TEXT PROVIDED:
━━━━━━━━

After trying npm cache clear --force, etc... did not helped. Started to install the packages manually, and after a dozen packages, it was 2 different version from the same package, which were conflicting.

The solution was to replace a dependency from github link (no tagging / commit lock) to a package link. After that, it was going well.

Upvotes: 0

Chaitanya Chauhan
Chaitanya Chauhan

Reputation: 785

For me it worked when I changed(set) registry.

npm set registry yourcompanydomainregistry.com

OR

go to .npmrc file and set/change registry there.

registry=yourcompanydomainregistry.com

Upvotes: 1

georgiecasey
georgiecasey

Reputation: 23381

I think this can be caused by many reasons but with npm not telling us, we all have to use guesswork. In my case on Windows, I use Putty's Plink as the Git SSH client. When trying to fix an unrelated bug, I cleared the Putty known host registry.

━━━━━━━━

GIVEN DATA:

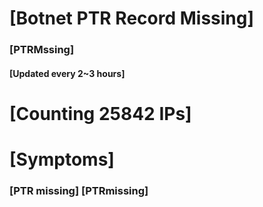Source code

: # [Botnet PTR Record Missing]
### [PTRMssing]
#### [Updated every 2~3 hours]

# [Counting 25842 IPs]

# [Symptoms] 
###   [PTR missing] [PTRmissing]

━━━━━━━━

TASK STATEMENT:
Continue the npm troubleshooting discussion from the point where it ends.

SOLVED PROBLEM:
Some of my node modules are on Github so when npm was trying to use git to install them, Plink was asking me did I trust Github.com. For some reason npm didn't output this to me. You can easily verify if this is your problem by trying to do any fetch/pull on any Github.com repo and you'll see the Plink the server's host key is not cached in the registry message. Just press y to trust Github (or load Github.com in the Putty GUI) and it all worked for me.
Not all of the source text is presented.